A better split with those parts

Chest/abs
Back/tris
off
Legs/abs
Shoulders/traps/bis
off
off

Gives you maximum seperation and recovery of bodyparts....chest and back are antagonistic.....both hit shoulders front or rear to some degree...so now you have better seperation


As for arms...if you do chest, you have pre-exhausted tris and they can't be hit as hard...same with back and bis, so we move them away and hit them harder


A better theory, a saying from a National level friend of mine....."If your doing two bodyparts in one day....something ain't getting hit right!"

So a split with that in mind

Chest
Back
off
Legs
Shoulders
Arms
off


DP


----------



## Mudge (Aug 17, 2002)

If I do a 5 day routine I prefer 4 on 1 off, if I do a 4 day routine 3 on 1 off, etc

I do not like lots of days off, I feel like my body notices that I'm not doing anything and I don't seem to gain if I take off a day more than usual. Plus, if I spread the body out through more time in the week I will have more energy for each bodypart when trained.


----------



## Fit Freak (Aug 17, 2002)

Dr. Pain hit it right on!

Take his advice...and avoid the 4 on, 3 off


----------



## miamiguns (Aug 19, 2002)

How about...

chest,back
off
arms,shoulders,traps
off
legs
off
chest,back
off
continue


I used to do this in college and got great results.  I might start it again after I get my core strength back.


----------



## Fit Freak (Aug 19, 2002)

In my opinion I think certain bodyparts will suffer.  For example chest and back are both large muscle groups that need to be worked hard and from many different angles.  If you do chest first your back development will surely suffer.  The reverse is also true.  

Same goes with arms and shoulders.  Also, doing all these muscles in the same workout will make it hard to hit everything...i.e. forearms, brachialis, etc. since you'd have to do so many sets all in one workout.  

You shouldn't be working with weights longer than 1 hour otherwise your body begins to release cortisol which is very detremental to growth.

Why not just go with DP's recommendations and by doing so you'll be in and out of the gym in no time insstead of having to spend all day there to complete your training sessions.


----------



## miamiguns (Aug 19, 2002)

Back in college my workouts never exceded 90 minutes at the most.   What I did was on my chest back day I hit certain areas and then on the next chest and back day I would hit the remaining areas.   BTW, I never said I spent excessive time in the gym like you suggested. 

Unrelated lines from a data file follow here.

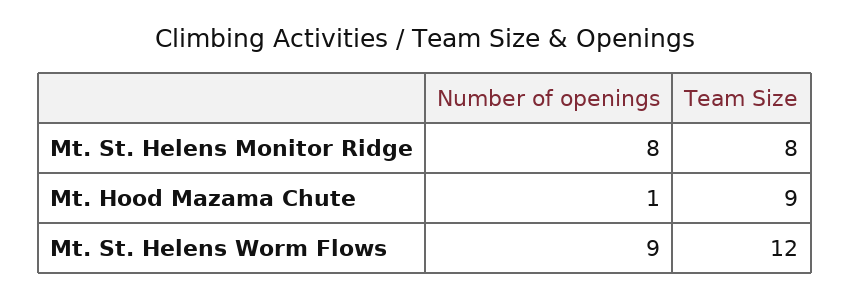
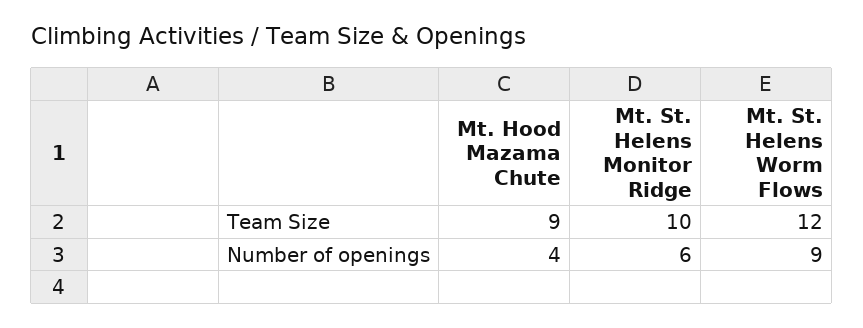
  {
    "Number of openings": {
-     "Mt. St. Helens Monitor Ridge": 8,
+     "Mt. St. Helens Monitor Ridge": 6,
-     "Mt. Hood Mazama Chute": 1,
+     "Mt. Hood Mazama Chute": 4,
      "Mt. St. Helens Worm Flows": 9
    },
    "Team Size": {
-     "Mt. St. Helens Monitor Ridge": 8,
+     "Mt. St. Helens Monitor Ridge": 10,
      "Mt. Hood Mazama Chute": 9,
      "Mt. St. Helens Worm Flows": 12
    }
  }

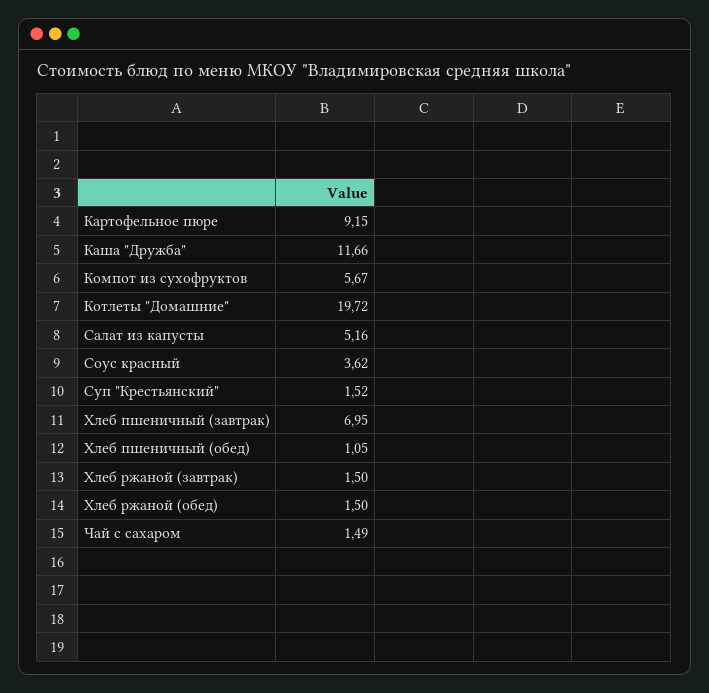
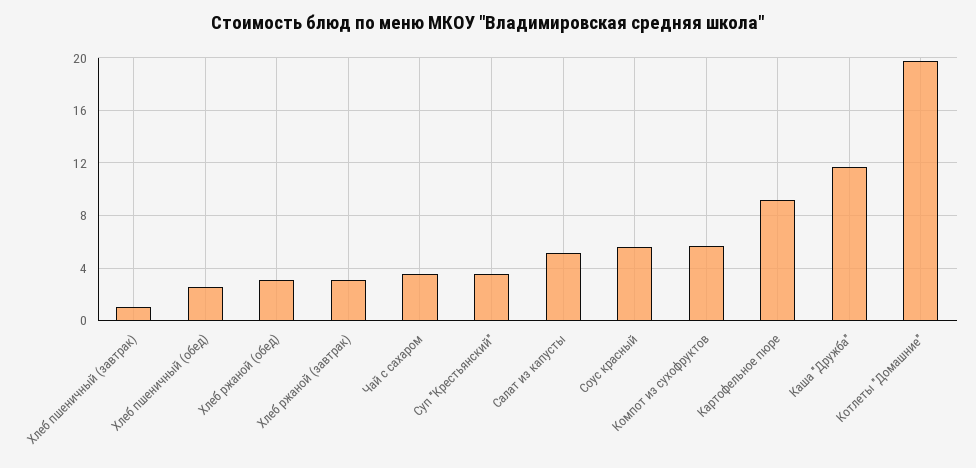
  {
    "Картофельное пюре": 9.15,
    "Каша \"Дружба\"": 11.66,
    "Компот из сухофруктов": 5.67,
    "Котлеты \"Домашние\"": 19.72,
    "Салат из капусты": 5.16,
-   "Соус красный": 3.62,
+   "Соус красный": 5.5,
-   "Суп \"Крестьянский\"": 1.52,
+   "Суп \"Крестьянский\"": 3.5,
-   "Хлеб пшеничный (завтрак)": 6.95,
+   "Хлеб пшеничный (завтрак)": 1,
-   "Хлеб пшеничный (обед)": 1.05,
+   "Хлеб пшеничный (обед)": 2.5,
-   "Хлеб ржаной (завтрак)": 1.5,
+   "Хлеб ржаной (завтрак)": 3,
-   "Хлеб ржаной (обед)": 1.5,
+   "Хлеб ржаной (обед)": 3,
-   "Чай с сахаром": 1.49
+   "Чай с сахаром": 3.5
  }

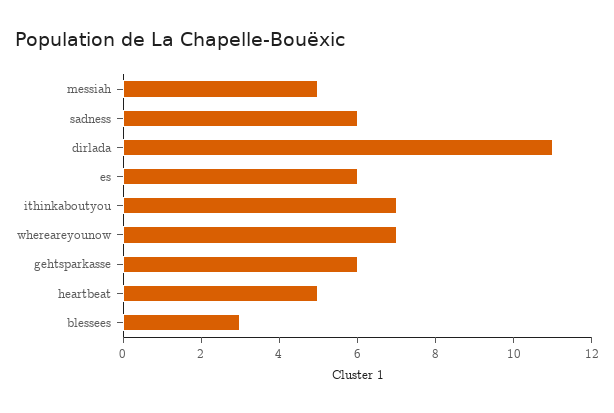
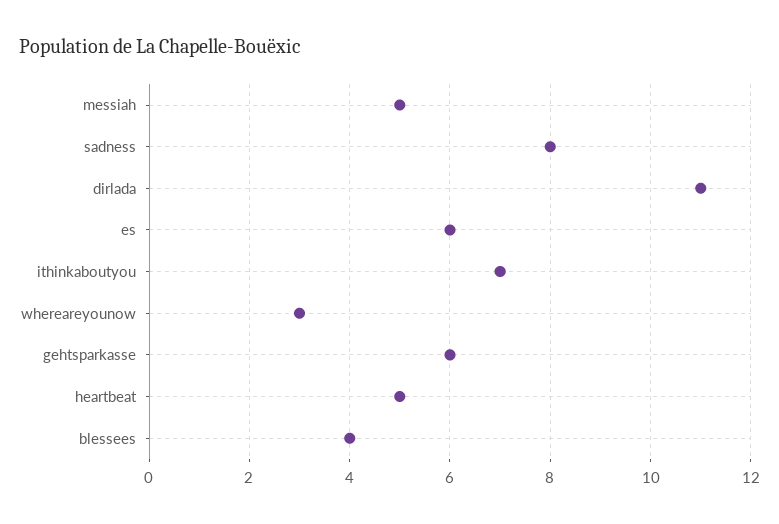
  {
    "messiah": 5,
-   "sadness": 6,
+   "sadness": 8,
    "dirlada": 11,
    "es": 6,
    "ithinkaboutyou": 7,
-   "whereareyounow": 7,
+   "whereareyounow": 3,
    "gehtsparkasse": 6,
    "heartbeat": 5,
-   "blessees": 3
+   "blessees": 4
  }

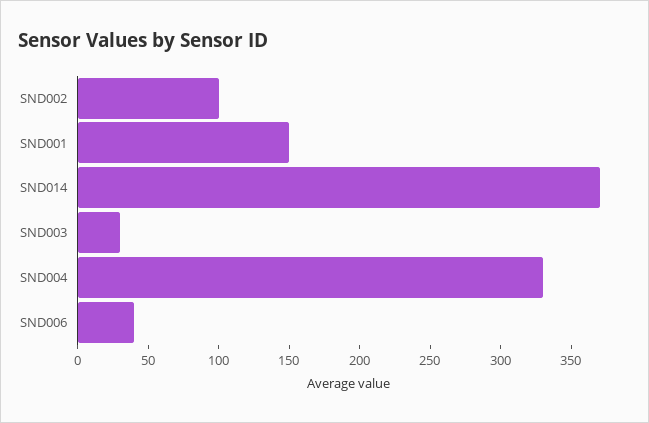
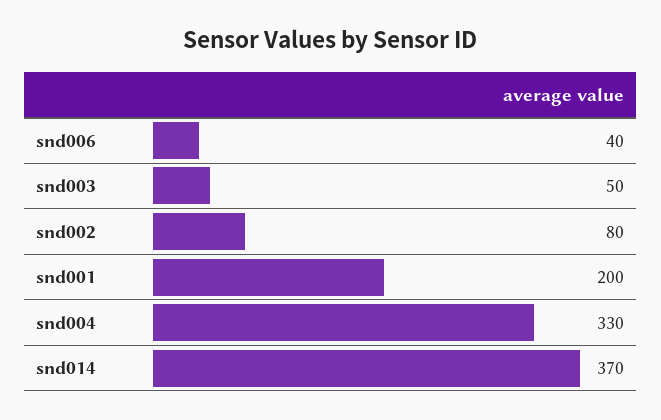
  {
-   "SND002": 100,
+   "SND002": 80,
-   "SND001": 150,
+   "SND001": 200,
    "SND014": 370,
-   "SND003": 30,
+   "SND003": 50,
    "SND004": 330,
    "SND006": 40
  }

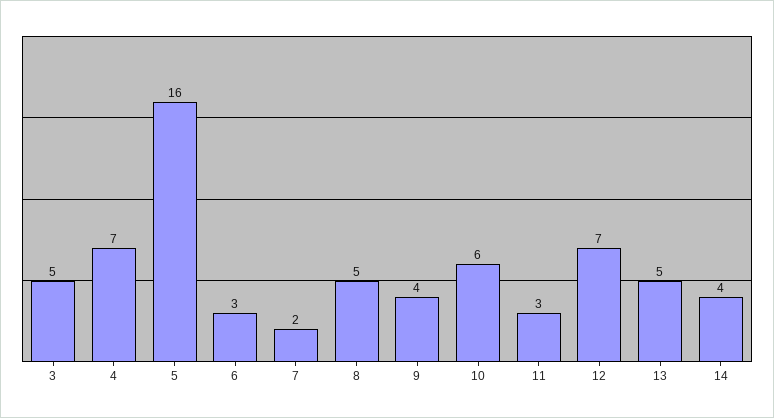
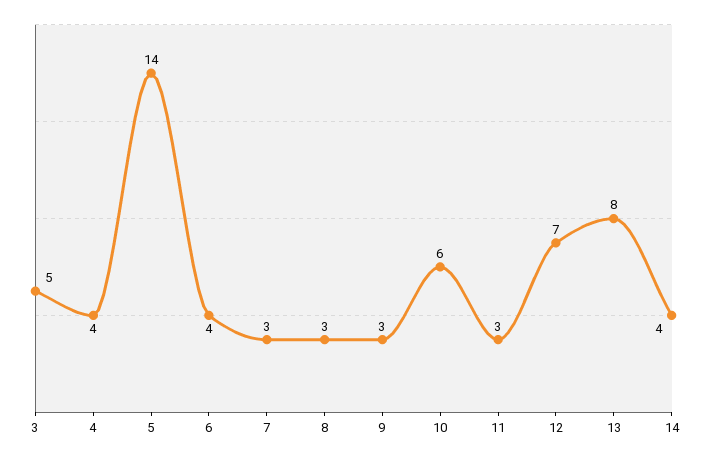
  {
    "3": 5,
-   "4": 7,
+   "4": 4,
-   "5": 16,
+   "5": 14,
-   "6": 3,
+   "6": 4,
-   "7": 2,
+   "7": 3,
-   "8": 5,
+   "8": 3,
-   "9": 4,
+   "9": 3,
    "10": 6,
    "11": 3,
    "12": 7,
-   "13": 5,
+   "13": 8,
    "14": 4
  }

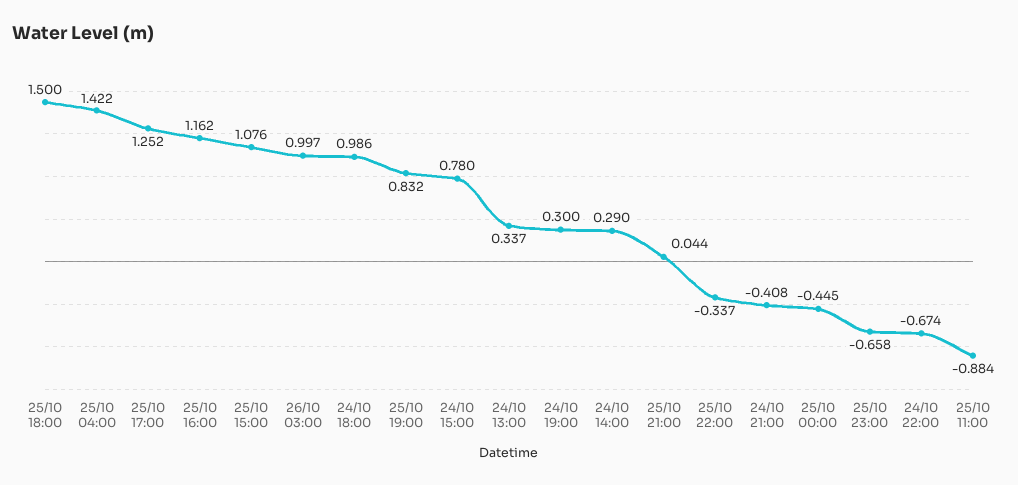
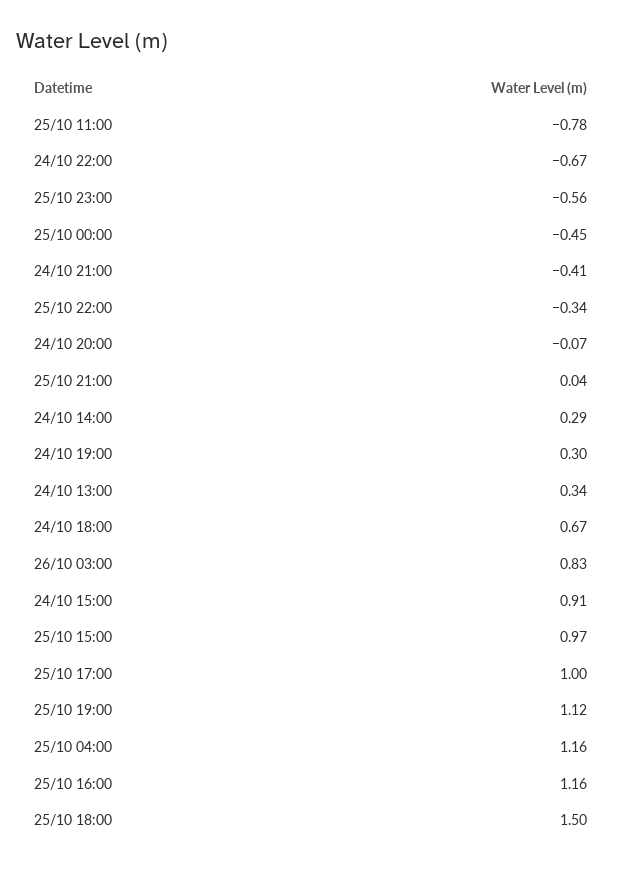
  {
    "25/10 18:00": 1.5,
-   "25/10 04:00": 1.422,
+   "25/10 04:00": 1.16,
-   "25/10 17:00": 1.252,
+   "25/10 17:00": 1,
    "25/10 16:00": 1.162,
-   "25/10 15:00": 1.076,
+   "25/10 15:00": 0.97,
-   "26/10 03:00": 0.997,
+   "26/10 03:00": 0.83,
-   "24/10 18:00": 0.986,
+   "24/10 18:00": 0.67,
-   "25/10 19:00": 0.832,
+   "25/10 19:00": 1.12,
-   "24/10 15:00": 0.78,
+   "24/10 15:00": 0.91,
    "24/10 13:00": 0.337,
    "24/10 19:00": 0.3,
    "24/10 14:00": 0.29,
    "25/10 21:00": 0.044,
    "25/10 22:00": -0.337,
    "24/10 21:00": -0.408,
    "25/10 00:00": -0.445,
-   "25/10 23:00": -0.658,
+   "25/10 23:00": -0.56,
    "24/10 22:00": -0.674,
-   "25/10 11:00": -0.884
+   "25/10 11:00": -0.78,
+   "24/10 20:00": -0.07
  }

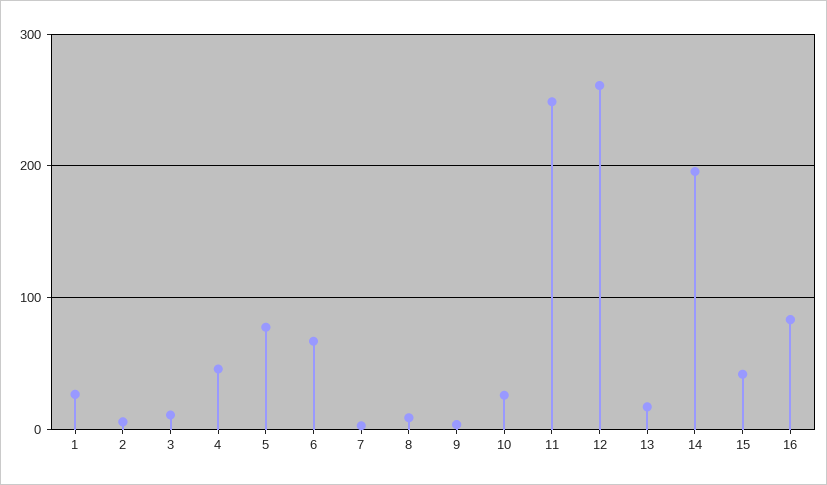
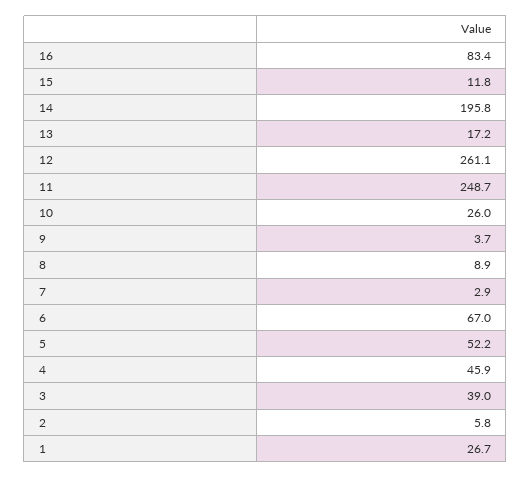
  {
    "1": 26.7,
    "2": 5.8,
-   "3": 10,
+   "3": 39,
    "4": 45.9,
-   "5": 80,
+   "5": 52.2,
    "6": 67,
    "7": 2.9,
    "8": 8.9,
    "9": 3.7,
    "10": 26,
    "11": 248.7,
    "12": 261.1,
    "13": 17.2,
    "14": 195.8,
-   "15": 40,
+   "15": 11.8,
    "16": 83.4
  }

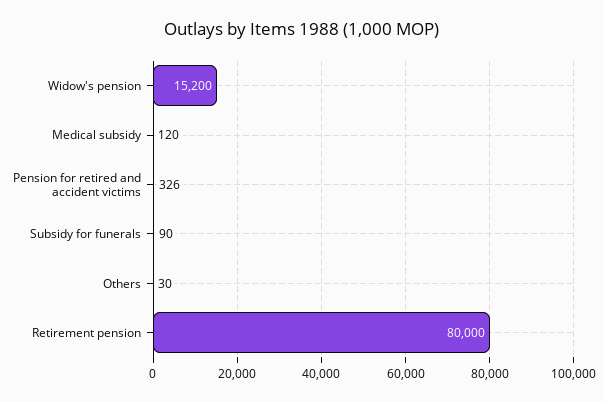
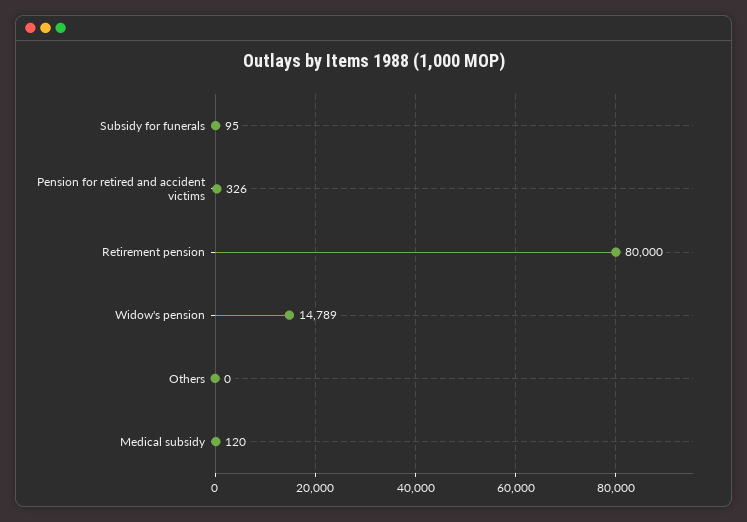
  {
-   "Widow's pension": 15200,
+   "Widow's pension": 14789,
    "Medical subsidy": 120,
    "Pension for retired and accident victims": 326,
-   "Subsidy for funerals": 90,
+   "Subsidy for funerals": 95,
-   "Others": 30,
+   "Others": 0,
    "Retirement pension": 80000
  }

DP suggests that you have 6 days between specific muscle groups.  I know some muscle groups get worked with others but some don't.   Isn't that a little too much time between workouts?  Legs for instance IMO should be worked every 6th day max.


----------



## Destram (Aug 20, 2002)

Well my current workouts are 12 sets for big body parts, 9 for small, with 7 days of rest for each body part. My workouts NEVER exceed an hour and if i was to cut down my reps to like 9 for big and 6 for small, some days i would be out of the gym in 20-30 minutes. That seems like i wouldnt be doing enough.


----------